The Confederations Cup rumbled into day six with Cameroon taking on Australia and, in the game of the tournament so far, Germany meeting Chile.

As always, there was plenty going on away from the on-field action with our team of reporters out and about across Russia.

Thursday's offering comes in educational form with explanations about the Moscow summer 'snow', the Kazan mural and a look round Dinamo's new home, although all is quiet at the Sochi Autodrom.



The new Dinamo Moscow Stadium - VTB Arena Park - is already making its mark on the capital's skyline.

Emerging high above Dinamo Metro station and just off Leningradsky Avenue, it will replace the former ground on the same site.

It's not just a football stadium, though, it is two arenas under one roof with the club's ice hockey and basketball teams also set to be housed here.

The target date for completion is October 22, 2017 to coincide with the birthday of former goalkeeper Lev Yashin.

But, as you can see, there is still much work to be done!
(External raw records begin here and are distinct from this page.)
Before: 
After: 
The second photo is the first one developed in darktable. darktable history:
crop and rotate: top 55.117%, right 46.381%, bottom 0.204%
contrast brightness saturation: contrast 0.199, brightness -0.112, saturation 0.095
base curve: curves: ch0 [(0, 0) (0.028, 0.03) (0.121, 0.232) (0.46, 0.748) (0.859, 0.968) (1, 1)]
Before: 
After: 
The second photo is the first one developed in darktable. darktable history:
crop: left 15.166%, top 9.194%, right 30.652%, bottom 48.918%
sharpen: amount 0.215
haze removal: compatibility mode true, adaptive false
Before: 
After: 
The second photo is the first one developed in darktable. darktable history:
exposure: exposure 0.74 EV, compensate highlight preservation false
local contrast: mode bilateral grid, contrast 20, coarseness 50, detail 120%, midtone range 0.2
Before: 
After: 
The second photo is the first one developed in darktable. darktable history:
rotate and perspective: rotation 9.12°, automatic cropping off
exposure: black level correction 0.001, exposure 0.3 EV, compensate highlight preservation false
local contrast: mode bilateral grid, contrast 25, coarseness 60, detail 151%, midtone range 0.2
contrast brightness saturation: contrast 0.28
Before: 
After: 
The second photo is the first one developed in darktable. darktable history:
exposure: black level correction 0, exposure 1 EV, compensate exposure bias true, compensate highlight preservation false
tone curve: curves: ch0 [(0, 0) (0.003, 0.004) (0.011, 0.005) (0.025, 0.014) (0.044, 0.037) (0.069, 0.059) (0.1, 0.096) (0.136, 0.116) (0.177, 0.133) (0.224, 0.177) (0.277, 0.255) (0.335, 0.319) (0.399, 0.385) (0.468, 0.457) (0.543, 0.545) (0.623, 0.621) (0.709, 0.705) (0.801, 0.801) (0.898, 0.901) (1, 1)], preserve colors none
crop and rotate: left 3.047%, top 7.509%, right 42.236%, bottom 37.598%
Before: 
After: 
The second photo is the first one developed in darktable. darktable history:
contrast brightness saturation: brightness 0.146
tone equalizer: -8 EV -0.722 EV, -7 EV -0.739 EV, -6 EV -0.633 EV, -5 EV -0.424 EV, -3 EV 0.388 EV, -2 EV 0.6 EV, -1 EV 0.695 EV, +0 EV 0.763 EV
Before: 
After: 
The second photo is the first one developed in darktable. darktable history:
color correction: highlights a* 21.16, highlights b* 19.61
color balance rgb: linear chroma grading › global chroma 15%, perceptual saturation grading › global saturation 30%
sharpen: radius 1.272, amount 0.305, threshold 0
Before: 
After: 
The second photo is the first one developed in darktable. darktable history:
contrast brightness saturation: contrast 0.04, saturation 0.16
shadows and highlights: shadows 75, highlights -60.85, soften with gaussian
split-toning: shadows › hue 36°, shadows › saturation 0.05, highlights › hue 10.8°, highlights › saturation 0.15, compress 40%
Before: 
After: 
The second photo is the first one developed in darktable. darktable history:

We finally have an explanation for the Cristiano Ronaldo mural that appeared in Kazan last week.

The city's mayor, Ilsur Metshin, says it was his idea to have the three-storey artwork painted on a wall opposite the Portugal team hotel.

Metshin invited local graffiti artists to produce the image after inspecting the hotel himself, and he hopes that visitors in the years to come after the Confederations Cup can enjoy the view.

He's also promised to commission something similar for Lionel Messi and any other "stars" who visit the city in next year's World Cup.

It might sound like a whimsical idea but Metshin has shown the way forward when it comes to preparing host cities for these events. 

The Ronaldo mural was produced by local artists on private property, in agreement with the owners. Residents have been encouraged to get involved in turning their city into a venue, rather than simply tolerate the arrival of the big wigs in town.

More of the same would go a long way between now and 2018.



Take a stroll around Moscow in June and July and you'd be forgiven for thinking winter has come early.

Floating in the air are small white balls of fluff which zip around on the wind and settle in every nook and cranny.

They are the seeds from the female Balsam Poplar tree - omnipresent in the Russian capital - and are shed every summer, to the frustration of locals who have to put up with the fluff, or pukh as it's known here, getting in the way of everyday life.

Although highly visible in recent days, the pukh has yet to take full effect this year due to the high number of thunderstorms which wash it away.


There were no matches in Sochi on Thursday, which at least left a little more time to reflect on Mexico v New Zealand ending amid scenes akin to the Wild West.

With the sun again beating down on the Black Sea coast, it felt like a good time to go and check out Sochi Autodrom, venue for the Russian Grand Prix and, at this tournament, the home of the secondary non-accredited media centre.

Entering the press room to the giggles of two volunteers because there were no other journalists in the entire facility was not entirely expected. The ghost-town feel in the room overlooking the home straight could not have been much further removed from the likes of Sebastian Vettel and Lewis Hamilton roaring down there.

The Autodrom also organises press trips to see the sights around Greater Sochi. The Matsesta spa resort, all-year skiing location Gorky Gorod and Joseph Stalin's villa are all on the agenda over the coming days.

However, as the woman working on the welcome desk stated, the trips will be cancelled unless a minimum of 15 sign-ups are achieved. The sad resignation in her eyes suggested this is the expected outcome.



Away from the press area at the Autodrom, there were welcome signs of human life.

Although the Grand Prix came to town a couple of months ago, petrol heads can enjoy a range of delights at the Auto Museum, splash out on a track day and grab a top-up at the Pit Stop Cafe.

As is customary at such venues, there is also a well-stocked gift shop, where a miniature model of Scotland's former Williams and McLaren driver David Coulthard is yours for just 300 roubles. Bargain.

Incidentally, Coulthard is currently the star of an advert for a brand of alcohol free lager on Russian television, so proving to be an unlikely recurring character at Confederations Cup 2017.